Sep 14, 2021 - Politics & Policy

By the numbers: Speeding border asylum cases

Data: TRAC; Chart: Axios Visuals
Data: TRAC; Chart: Axios Visuals

The Biden administration now has nearly 17,000 migrants assigned to special courts dedicated to processing families seeking asylum quicker.

Why it matters: New data from Syracuse University's Transactional Records Access Clearinghouse (TRAC) gives another sign of just how many migrants — including families — have been crossing the U.S.-Mexico border to claim political asylum.

  • Nearly 12,000 migrants were added to the docket in August, according to TRAC.
  • Two-thirds of the more than 16,700 cases have been assigned to just six judges, portending new backlogs in a process designed to circumvent them.
  • One Boston immigration judge was assigned 129 cases in one day.

What they're saying: Multiple advocacy groups have condemned the administration's return to so-called "rocket dockets" for migrant families. There's concern the cases are decided too quickly — not giving migrants a fair shot.

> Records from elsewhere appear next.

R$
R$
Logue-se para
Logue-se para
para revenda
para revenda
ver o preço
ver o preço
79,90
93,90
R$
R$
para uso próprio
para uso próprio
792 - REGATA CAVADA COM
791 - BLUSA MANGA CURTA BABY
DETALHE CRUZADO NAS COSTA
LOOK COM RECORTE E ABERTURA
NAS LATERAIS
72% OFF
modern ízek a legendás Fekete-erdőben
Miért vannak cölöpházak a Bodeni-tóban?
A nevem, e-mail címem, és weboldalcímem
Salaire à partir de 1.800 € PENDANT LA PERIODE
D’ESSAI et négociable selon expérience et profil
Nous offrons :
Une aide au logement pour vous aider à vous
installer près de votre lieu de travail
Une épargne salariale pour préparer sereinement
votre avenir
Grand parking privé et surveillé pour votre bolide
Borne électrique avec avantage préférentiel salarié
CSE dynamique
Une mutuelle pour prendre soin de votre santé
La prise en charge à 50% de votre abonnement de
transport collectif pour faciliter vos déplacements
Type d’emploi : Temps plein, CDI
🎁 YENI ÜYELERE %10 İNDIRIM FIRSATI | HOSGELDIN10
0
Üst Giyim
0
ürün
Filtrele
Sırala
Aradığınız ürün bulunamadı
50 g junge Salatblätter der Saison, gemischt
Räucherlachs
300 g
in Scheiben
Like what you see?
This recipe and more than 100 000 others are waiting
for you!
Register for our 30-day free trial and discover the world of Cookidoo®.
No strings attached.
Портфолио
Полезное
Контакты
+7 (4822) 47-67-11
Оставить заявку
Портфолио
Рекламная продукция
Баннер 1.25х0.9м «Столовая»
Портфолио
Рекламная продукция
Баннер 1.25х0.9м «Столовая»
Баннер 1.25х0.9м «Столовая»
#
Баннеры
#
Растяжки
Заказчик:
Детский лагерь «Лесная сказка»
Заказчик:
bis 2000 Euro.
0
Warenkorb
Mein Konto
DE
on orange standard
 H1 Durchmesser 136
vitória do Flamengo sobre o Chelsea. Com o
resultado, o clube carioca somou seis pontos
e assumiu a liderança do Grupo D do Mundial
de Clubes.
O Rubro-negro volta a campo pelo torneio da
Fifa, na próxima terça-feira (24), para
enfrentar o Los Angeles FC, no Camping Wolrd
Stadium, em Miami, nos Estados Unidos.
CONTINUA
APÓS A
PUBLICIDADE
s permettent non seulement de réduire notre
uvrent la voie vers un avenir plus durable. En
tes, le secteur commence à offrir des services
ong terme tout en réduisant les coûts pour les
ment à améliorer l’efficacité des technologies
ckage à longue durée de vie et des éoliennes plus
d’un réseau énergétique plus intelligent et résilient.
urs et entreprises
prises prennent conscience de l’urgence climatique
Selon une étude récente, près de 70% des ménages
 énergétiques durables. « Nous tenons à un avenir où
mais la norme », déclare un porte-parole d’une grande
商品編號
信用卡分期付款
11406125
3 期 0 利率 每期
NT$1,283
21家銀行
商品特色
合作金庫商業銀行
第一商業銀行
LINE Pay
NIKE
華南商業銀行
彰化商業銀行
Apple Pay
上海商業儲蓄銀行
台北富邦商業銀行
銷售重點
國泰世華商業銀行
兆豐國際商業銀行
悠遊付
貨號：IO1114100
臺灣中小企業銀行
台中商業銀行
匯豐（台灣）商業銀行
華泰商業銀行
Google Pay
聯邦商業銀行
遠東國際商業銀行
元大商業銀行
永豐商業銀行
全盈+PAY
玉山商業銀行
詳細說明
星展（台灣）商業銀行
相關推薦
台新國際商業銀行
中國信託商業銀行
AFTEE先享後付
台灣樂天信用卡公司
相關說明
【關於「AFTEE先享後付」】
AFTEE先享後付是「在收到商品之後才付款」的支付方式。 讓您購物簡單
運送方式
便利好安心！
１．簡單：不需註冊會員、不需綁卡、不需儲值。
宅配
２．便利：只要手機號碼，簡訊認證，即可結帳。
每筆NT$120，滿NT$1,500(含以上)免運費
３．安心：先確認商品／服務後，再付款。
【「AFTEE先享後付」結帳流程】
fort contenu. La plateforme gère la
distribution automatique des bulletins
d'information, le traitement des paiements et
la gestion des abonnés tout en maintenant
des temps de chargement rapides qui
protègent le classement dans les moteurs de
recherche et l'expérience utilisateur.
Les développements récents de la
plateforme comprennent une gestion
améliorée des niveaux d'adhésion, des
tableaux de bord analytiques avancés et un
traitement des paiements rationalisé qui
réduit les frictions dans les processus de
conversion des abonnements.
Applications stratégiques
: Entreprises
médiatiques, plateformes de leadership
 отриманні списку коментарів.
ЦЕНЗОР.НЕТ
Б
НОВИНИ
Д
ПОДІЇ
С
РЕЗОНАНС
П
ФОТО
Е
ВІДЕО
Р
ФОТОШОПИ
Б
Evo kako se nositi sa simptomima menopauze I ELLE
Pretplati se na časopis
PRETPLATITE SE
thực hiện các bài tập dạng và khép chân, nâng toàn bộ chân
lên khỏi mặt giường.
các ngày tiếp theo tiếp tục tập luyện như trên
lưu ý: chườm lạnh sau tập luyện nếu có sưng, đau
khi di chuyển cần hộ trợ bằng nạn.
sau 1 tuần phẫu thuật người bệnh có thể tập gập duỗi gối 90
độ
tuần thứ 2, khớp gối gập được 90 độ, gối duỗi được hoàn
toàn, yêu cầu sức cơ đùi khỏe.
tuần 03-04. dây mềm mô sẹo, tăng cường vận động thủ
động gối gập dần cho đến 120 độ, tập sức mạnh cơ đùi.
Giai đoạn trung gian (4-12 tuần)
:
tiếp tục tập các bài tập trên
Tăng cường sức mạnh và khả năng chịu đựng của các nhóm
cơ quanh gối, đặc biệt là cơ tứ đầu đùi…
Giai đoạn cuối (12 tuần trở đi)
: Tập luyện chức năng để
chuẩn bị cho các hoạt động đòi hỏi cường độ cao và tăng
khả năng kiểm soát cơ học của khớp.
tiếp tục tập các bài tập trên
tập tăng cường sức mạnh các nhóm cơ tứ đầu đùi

  • Such a fast-track court process is just another way the administration is scrambling to more quickly move migrants through the immigration process.
  • "Although the Biden administration is understandably trying to find creative ways to address asylum-seeking families, the new 'Dedicated Docket' may do more to simply shuffle cases around and disrupt immigration judge’s schedules rather than allowing the court to process asylum cases in a fair and efficient manner,” Austin Kocher, a TRAC assistant research professor, told Axios.